_WHAT YOU SHOULD DO_
Reproduce exactly the lines of the material beneath, from the line that contains "0777 777 977 - 0904 077" to the line that contains "su antifaz hecha del mismo material.", both included, and no other lines.

_MATERIAL TO PROCESS_
—————

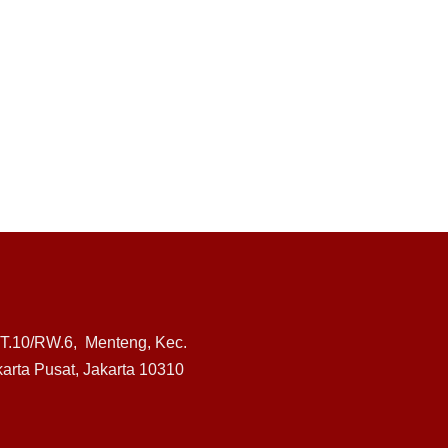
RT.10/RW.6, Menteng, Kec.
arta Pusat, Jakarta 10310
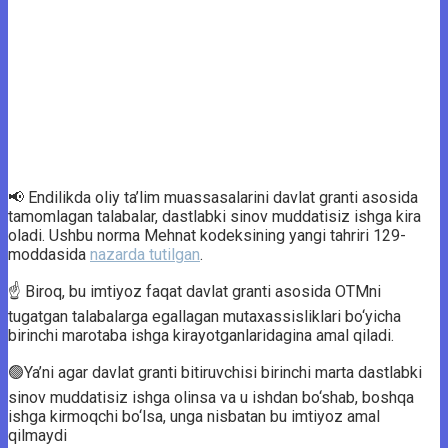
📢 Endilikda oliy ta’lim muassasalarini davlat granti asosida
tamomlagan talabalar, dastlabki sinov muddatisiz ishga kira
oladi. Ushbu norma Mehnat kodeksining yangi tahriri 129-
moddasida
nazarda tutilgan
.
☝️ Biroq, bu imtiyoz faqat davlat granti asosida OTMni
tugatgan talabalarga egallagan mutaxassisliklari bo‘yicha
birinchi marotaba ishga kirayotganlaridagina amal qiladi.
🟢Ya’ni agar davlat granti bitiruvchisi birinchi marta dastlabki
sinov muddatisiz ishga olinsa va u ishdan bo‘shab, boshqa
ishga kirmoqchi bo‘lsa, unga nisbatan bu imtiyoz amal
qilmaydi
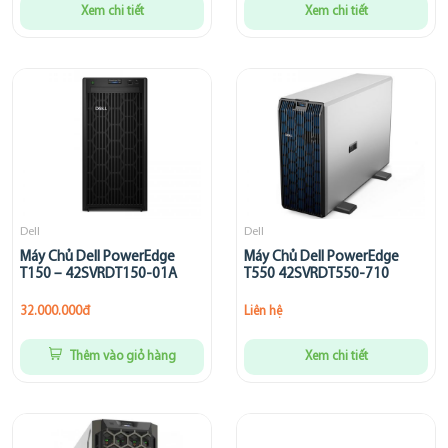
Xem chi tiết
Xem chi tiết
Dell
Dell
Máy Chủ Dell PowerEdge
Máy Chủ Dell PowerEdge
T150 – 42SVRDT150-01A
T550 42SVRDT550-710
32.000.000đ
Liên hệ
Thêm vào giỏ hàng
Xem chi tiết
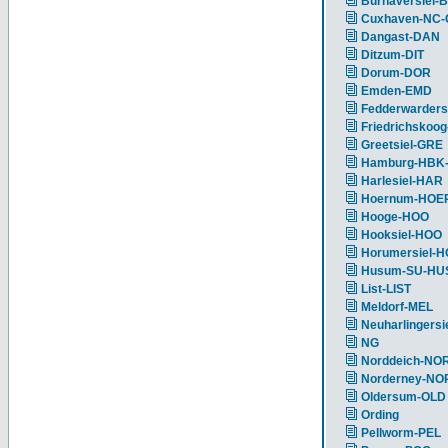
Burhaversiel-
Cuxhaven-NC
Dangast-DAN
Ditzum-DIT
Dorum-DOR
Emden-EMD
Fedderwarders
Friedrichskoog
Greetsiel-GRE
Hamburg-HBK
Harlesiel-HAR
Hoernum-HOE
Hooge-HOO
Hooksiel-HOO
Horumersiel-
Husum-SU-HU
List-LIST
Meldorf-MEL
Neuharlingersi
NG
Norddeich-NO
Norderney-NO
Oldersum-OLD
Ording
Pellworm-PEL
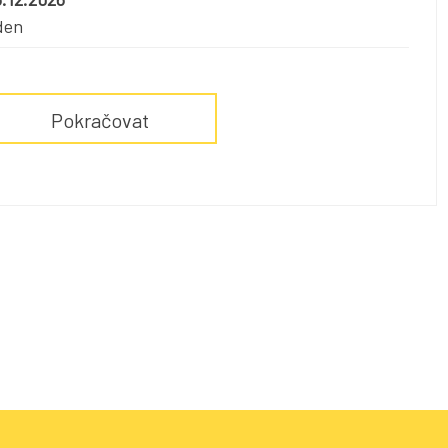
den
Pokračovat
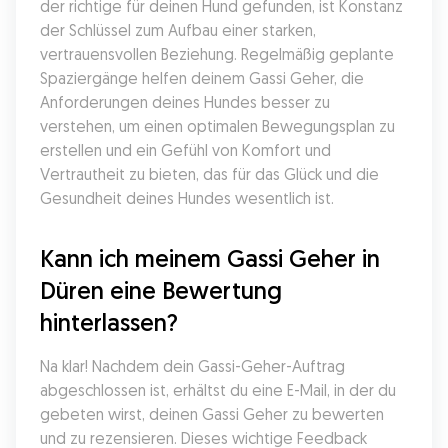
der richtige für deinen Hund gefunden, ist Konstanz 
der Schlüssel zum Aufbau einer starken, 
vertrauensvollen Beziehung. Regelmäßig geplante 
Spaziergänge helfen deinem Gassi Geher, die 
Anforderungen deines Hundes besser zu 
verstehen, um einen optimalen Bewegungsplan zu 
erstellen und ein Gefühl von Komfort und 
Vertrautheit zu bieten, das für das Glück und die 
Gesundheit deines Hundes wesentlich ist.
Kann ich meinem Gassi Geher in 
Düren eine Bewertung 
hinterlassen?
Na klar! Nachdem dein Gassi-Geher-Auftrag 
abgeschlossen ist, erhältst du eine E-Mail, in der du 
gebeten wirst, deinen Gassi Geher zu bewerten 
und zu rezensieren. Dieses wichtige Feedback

—————

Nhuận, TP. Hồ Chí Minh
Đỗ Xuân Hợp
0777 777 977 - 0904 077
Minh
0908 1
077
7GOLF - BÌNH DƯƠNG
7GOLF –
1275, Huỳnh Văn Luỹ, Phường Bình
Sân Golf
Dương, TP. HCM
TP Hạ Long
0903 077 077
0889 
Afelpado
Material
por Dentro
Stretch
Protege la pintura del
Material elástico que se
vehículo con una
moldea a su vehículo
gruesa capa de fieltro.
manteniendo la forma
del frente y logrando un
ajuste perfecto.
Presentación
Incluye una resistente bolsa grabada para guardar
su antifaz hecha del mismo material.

—————

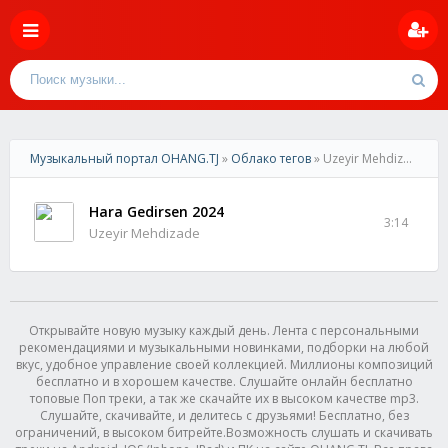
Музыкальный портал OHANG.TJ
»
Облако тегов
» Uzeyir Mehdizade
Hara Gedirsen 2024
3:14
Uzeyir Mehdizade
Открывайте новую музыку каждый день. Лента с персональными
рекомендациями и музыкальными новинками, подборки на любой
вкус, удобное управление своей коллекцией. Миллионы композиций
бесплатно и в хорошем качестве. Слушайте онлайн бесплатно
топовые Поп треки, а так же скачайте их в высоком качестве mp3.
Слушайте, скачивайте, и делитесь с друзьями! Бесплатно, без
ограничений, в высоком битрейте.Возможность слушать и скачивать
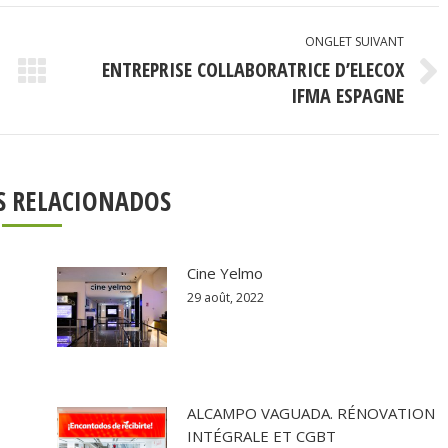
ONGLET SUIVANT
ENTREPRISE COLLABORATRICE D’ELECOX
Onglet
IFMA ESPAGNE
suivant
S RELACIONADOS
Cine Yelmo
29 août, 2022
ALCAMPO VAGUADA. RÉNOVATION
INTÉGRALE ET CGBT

—————

_ANSWER TO THE PROBLEM_
0777 777 977 - 0904 077
Minh
0908 1
077
7GOLF - BÌNH DƯƠNG
7GOLF –
1275, Huỳnh Văn Luỹ, Phường Bình
Sân Golf
Dương, TP. HCM
TP Hạ Long
0903 077 077
0889 
Afelpado
Material
por Dentro
Stretch
Protege la pintura del
Material elástico que se
vehículo con una
moldea a su vehículo
gruesa capa de fieltro.
manteniendo la forma
del frente y logrando un
ajuste perfecto.
Presentación
Incluye una resistente bolsa grabada para guardar
su antifaz hecha del mismo material.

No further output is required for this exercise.